Dunia memang tidak dapat dikendalikan, tetapi sejarah dunia bisa direkonstruksi dan diubah. Proyek ini dapat tercapai apabila adanya upaya dari individu dan dari pihak luar mengendalikan ketakterkendalian seseorang atau kelompok masyarakat tertentu terhadap kecenderungan letting it rot atau fatalismenya. Sederhananya, seseorang atau kelompok orang dapat dikendalikan dari ketakterkendalian itu, apabila adanya konsolidasi intelektual dan konsolidasi gerakan sosial dari pihak luar.
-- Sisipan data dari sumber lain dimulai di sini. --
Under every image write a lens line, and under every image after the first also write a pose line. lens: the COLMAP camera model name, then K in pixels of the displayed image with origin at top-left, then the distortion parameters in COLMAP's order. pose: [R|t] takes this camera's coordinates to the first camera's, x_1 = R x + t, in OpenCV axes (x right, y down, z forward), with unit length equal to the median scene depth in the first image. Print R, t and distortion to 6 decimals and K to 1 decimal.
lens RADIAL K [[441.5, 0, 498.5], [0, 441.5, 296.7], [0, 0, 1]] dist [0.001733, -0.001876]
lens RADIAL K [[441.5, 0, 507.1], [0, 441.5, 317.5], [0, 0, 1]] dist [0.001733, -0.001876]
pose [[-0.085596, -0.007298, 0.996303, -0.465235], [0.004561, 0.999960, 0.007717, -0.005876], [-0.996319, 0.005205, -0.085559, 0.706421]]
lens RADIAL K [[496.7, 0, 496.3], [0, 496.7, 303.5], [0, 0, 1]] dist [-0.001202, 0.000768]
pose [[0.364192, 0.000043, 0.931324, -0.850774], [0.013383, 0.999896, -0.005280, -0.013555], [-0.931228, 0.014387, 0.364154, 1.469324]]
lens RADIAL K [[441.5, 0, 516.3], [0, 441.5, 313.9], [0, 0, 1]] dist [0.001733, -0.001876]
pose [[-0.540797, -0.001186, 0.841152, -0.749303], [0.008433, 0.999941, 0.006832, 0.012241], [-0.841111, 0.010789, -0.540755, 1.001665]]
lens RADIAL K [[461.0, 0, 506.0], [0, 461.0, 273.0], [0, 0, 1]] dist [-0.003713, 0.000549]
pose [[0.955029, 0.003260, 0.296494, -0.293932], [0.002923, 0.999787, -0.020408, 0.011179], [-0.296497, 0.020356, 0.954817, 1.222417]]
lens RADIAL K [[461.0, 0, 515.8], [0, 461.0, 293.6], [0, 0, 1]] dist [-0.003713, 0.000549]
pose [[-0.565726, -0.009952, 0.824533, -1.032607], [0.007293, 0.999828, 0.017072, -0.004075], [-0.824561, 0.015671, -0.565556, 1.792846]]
Dan ini dapat dicapai dengan pertama-tama mempersoalkan realitas sosial yang direkayasa, kedua mempersoalkan kesadaran diri yang mudah direkayasa dan dimanipulasi―mengapa saya mudah direkayasa, ditipu, dan dimanipulasi?―dan yang ketiga membangun dan menghidupkan kembali keakilbaligan asali. Hal ini penting agar seseorang atau kelompok masyarakat disadarkan kembali bahwa mereka menang bukan karena digerakkan oleh kesadaran asali, melainkan kesadaran palsu, sehingga begitu badai perekayasaan realitas datang, mereka tidak akan mudah jatuh dan terperangkap dalam mental letting it rot.
Letting it rot menunjukkan ambruknya tatanan kesadaran dan proyek intelektual individu, dan kesadaran kolektif masyarakat. Namun demikian, seseorang, kata Sia, tidak perlu menunggu “Break down”, baru menyadari “only alone I will cry out now”, tetapi dengan tegas mengatakan “I’m so confident, yeah, I’m unstoppable today”.
Manusia memiliki kesadaran asali, dan tidak perlu menunggu dikendalikan dari pihak luar agar ia sadar bahwa ia, seperti avatar, direkayasa. Sia tegaskan, “I don’t need batteries to play” untuk mengendalikan diri dari mental letting it rot atau fatalisme, sebab manusia bukanlah robot atau avatar yang mudah direkayasa dan dimanipulasi oleh kelompok dominan, seperti kelas kapitalis, dan penguasa politis.